Given that the Civil Liability Act 2018 stated that ‘the recipient of the relevant damages is properly advised on the investment of the relevant damages’ and ‘invests the relevant damages in a diversified portfolio of investments’, it’s clear that – unless the claimant has a good understanding of investments – proper financial advice will be required.

Specialist help

To ensure that your client is receiving proper financial advice, it would make sense to add into your case management systems, a step that introduces financial advice. This is essential, as in my experience, many clients within the claim process worry about the huge responsibility that will be placed on them to manage their future award when it arrives.

Many solicitors are not experienced in financial matters, as that isn’t their area of expertise. They should therefore direct their client to a suitably qualified and experienced financial adviser, and it’s advisable to keep a record of this recommendation on file; as it’s not unheard of for clients to blame their litigating solicitor for not advocating that they seek proper financial advice when they’ve lost money following settlement without taking any financial advice.

There are many financial advisers out there in the market who are suitably qualified to invest monies on behalf of your clients, but what is needed in a personal injury case is a financial adviser with a good understanding of the client’s ongoing long term needs, and how these can be catered for by exposing the client to as little risk as possible. This is a delicate balancing act that needs continuous monitoring. Many personal injury clients have very complex needs and require regular contact with their adviser, as although in many cases they have large sums of money to manage, the recipients of such awards are rarely financially sophisticated.

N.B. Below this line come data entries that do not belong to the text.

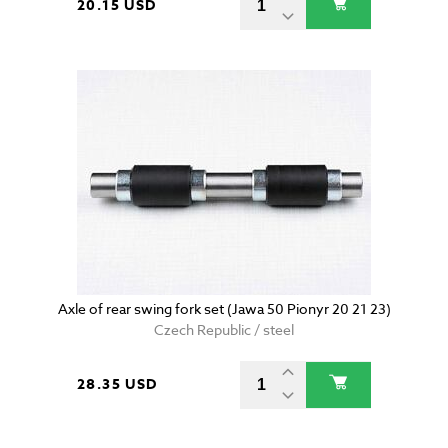
20.15 USD
Axle of rear swing fork set (Jawa 50 Pionyr 20 21 23)
Czech Republic / steel
28.35 USD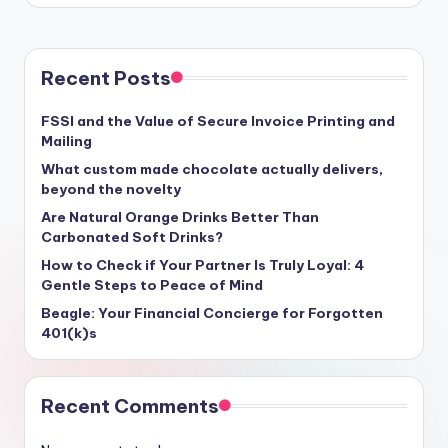
Recent Posts
FSSI and the Value of Secure Invoice Printing and
Mailing
What custom made chocolate actually delivers,
beyond the novelty
Are Natural Orange Drinks Better Than
Carbonated Soft Drinks?
How to Check if Your Partner Is Truly Loyal: 4
Gentle Steps to Peace of Mind
Beagle: Your Financial Concierge for Forgotten
401(k)s
Recent Comments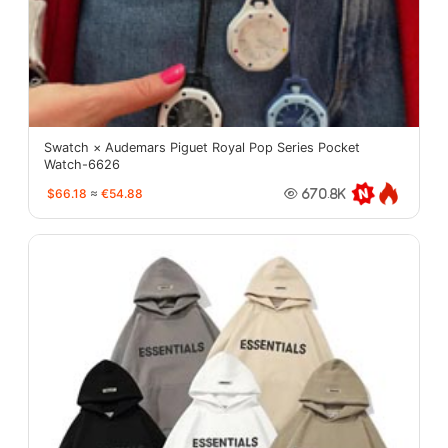
Swatch × Audemars Piguet Royal Pop Series Pocket
Watch-6626
$66.18
≈
€54.88
670.8K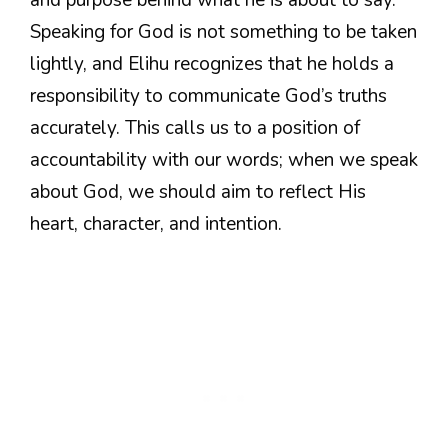
and purpose behind what he is about to say.
Speaking for God is not something to be taken
lightly, and Elihu recognizes that he holds a
responsibility to communicate God’s truths
accurately. This calls us to a position of
accountability with our words; when we speak
about God, we should aim to reflect His
heart, character, and intention.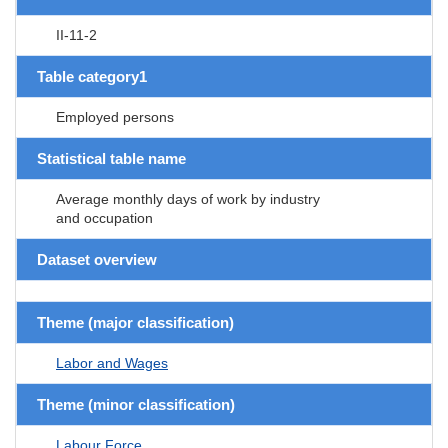
II-11-2
Table category1
Employed persons
Statistical table name
Average monthly days of work by industry
and occupation
Dataset overview
Theme (major classification)
Labor and Wages
Theme (minor classification)
Labour Force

It’s therefore best practice to instruct a financial adviser firm that specialises in advising personal injury clients. There are several such firms out there, and their advisers will have a good understanding of what is required for a personal injury client; including the level of risk that should be taken, and also the understanding of how to agree a sustainable long term budget by the use of cash flow analysis and forecasting. One way to find a specialist financial adviser would be to refer to APIL’s Expert Database, or alternatively ask the question on APIL’s Discussion Forum.

This type of adviser generally has a good knowledge of state benefits and the use of personal injury trusts to protect such benefits, and will also have a good working knowledge of advising professional trustees and deputies.

The ideal time to introduce a financial adviser is when the first interim payment is agreed. An adviser can then be asked to provide a free, no obligation meeting, and would be able to explain to the client the financial planning process, and why it’s so important for them to take advice and invest their future award properly. The adviser would also be able to answer any questions the claimant has so that they’re then equipped with a good understanding of what they should do when settlement is reached.

This is also an ideal time for the adviser to assess the need for a Personal Injury Trust (PIT), as the most appropriate time to arrange a PIT is generally at the first interim payment.

By instructing a suitably experienced and authorised financial adviser, you and your clients can rest assured that they will receive appropriate solutions to their long term needs, and can remove a great deal of uncertainty for them in the future.